Le Mur Invisible de Julian Roman Pölsler (2012) - ★★★★★★★★★☆



Auteur d'une foule de téléfilms pour la télévision autrichienne mais de trois longs-métrages seulement pour le cinéma, le réalisateur et scénariste autrichien Julian Roman Pölsler signait en 2012, le premier d'entre eux. Une œuvre dense et fascinante. Une ode à la nature. Sa faune et sa flore, dans un contexte très particulier puisque son héroïne, formidablement interprétée par l'actrice allemande Martina Gedeck, se retrouve dans une situation inédite : alors que le personnage principal dont le réalisateur ignore le nom s'installe dans un pavillon de chasse des Alpes Autrichiennes en compagnie d'un couple d'amis partis faire quelques achats dans le village voisin, la narratrice s'inquiète dès le lendemain matin de ne pas les avoir vu revenir. Lancée à pieds à leur recherche en compagnie de leur chien Lynx, la jeune femme bute en chemin contre un mur invisible. Totalement isolée du reste du monde, elle remarque également que les rares individus qu'elle aperçoit de l'autre côté de ce mur infranchissable sont figés comme si le temps n'avait plus d'emprise sur eux. Contrainte de veiller sur Lynx et sur elle-même, la femme adopte sa nouvelle existence en fonction de son environnement et de la nature même de celui-ci. Propice à la chasse, la jeune femme y apprend à tuer pour se nourrir mais sans jamais y prendre le moindre plaisir. Le Mur Invisible relate cette situation pour le moins incongrue, anxiogène, touchante et belle à la fois : réapprendre à vivre en totale communion avec la nature...

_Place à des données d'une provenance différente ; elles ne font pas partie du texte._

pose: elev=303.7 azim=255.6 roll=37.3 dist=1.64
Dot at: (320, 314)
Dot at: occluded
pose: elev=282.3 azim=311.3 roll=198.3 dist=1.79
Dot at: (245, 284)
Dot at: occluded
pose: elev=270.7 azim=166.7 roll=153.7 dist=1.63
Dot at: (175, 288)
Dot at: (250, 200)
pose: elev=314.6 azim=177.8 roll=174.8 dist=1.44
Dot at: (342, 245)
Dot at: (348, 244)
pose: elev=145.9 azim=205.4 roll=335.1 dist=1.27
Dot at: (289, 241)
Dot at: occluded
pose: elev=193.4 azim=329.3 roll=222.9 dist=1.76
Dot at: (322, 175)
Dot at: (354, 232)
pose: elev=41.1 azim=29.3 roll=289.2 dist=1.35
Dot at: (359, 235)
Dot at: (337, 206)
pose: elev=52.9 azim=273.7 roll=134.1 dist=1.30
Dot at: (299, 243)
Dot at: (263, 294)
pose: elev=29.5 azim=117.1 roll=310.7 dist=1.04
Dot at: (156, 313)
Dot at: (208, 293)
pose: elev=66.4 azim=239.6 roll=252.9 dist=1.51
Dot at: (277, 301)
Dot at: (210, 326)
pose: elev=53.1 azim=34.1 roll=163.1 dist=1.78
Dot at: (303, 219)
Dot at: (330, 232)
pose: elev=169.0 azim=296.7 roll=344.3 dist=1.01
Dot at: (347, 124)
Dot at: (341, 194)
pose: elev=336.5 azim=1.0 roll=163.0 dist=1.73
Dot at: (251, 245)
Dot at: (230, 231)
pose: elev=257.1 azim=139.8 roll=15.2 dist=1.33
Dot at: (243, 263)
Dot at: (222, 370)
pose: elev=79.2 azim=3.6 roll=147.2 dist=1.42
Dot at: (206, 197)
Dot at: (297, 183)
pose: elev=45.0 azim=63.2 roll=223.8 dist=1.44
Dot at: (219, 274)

Il a fallut cependant pour Julian Roman Pölsler apporter quelques modifications par rapport au roman de l'écrivain autrichienne Marlen Haushofer. Publié en 1963 et s'inscrivant donc dans une époque plus ancienne que celle, contemporaine, du long-métrage, l'ouvrage ''employait'' des technologies ancrées dans leur époque tandis que le réalisateur autrichien élude de son côté toute éventualité scientifique quant aux origines de ce mur dont la présence n'est au fond, qu'un prétexte pour isoler son héroïne du reste du monde et lui permettre un voyage intime et introspectif aux confins de l'esprit humain. C'est à un retour aux fondamentaux auquel nous convie Le Mur Invisible. Une excursion d'une stupéfiante beauté (les paysages de Haute-Autriche où fut tourné le film sont d'une splendeur renversante), un voyage intérieur bénéficiant d'une très belle écriture et d'un message très profond. Surtout, Julian Roman Pölsler remporte le difficile pari d'offrir une intrigue ne reposant presque exclusivement que sur le long monologue de son héroïne. Portées par un texte d'une très grande richesse philosophique, les images de cartes postales enneigées ou plus simplement baignée par les rayons du soleil agissent tantôt comme un baume apaisant, tantôt comme une vague d'un froid si intense que le spectateur la sentirait presque lui brûler la peau jusqu'aux os.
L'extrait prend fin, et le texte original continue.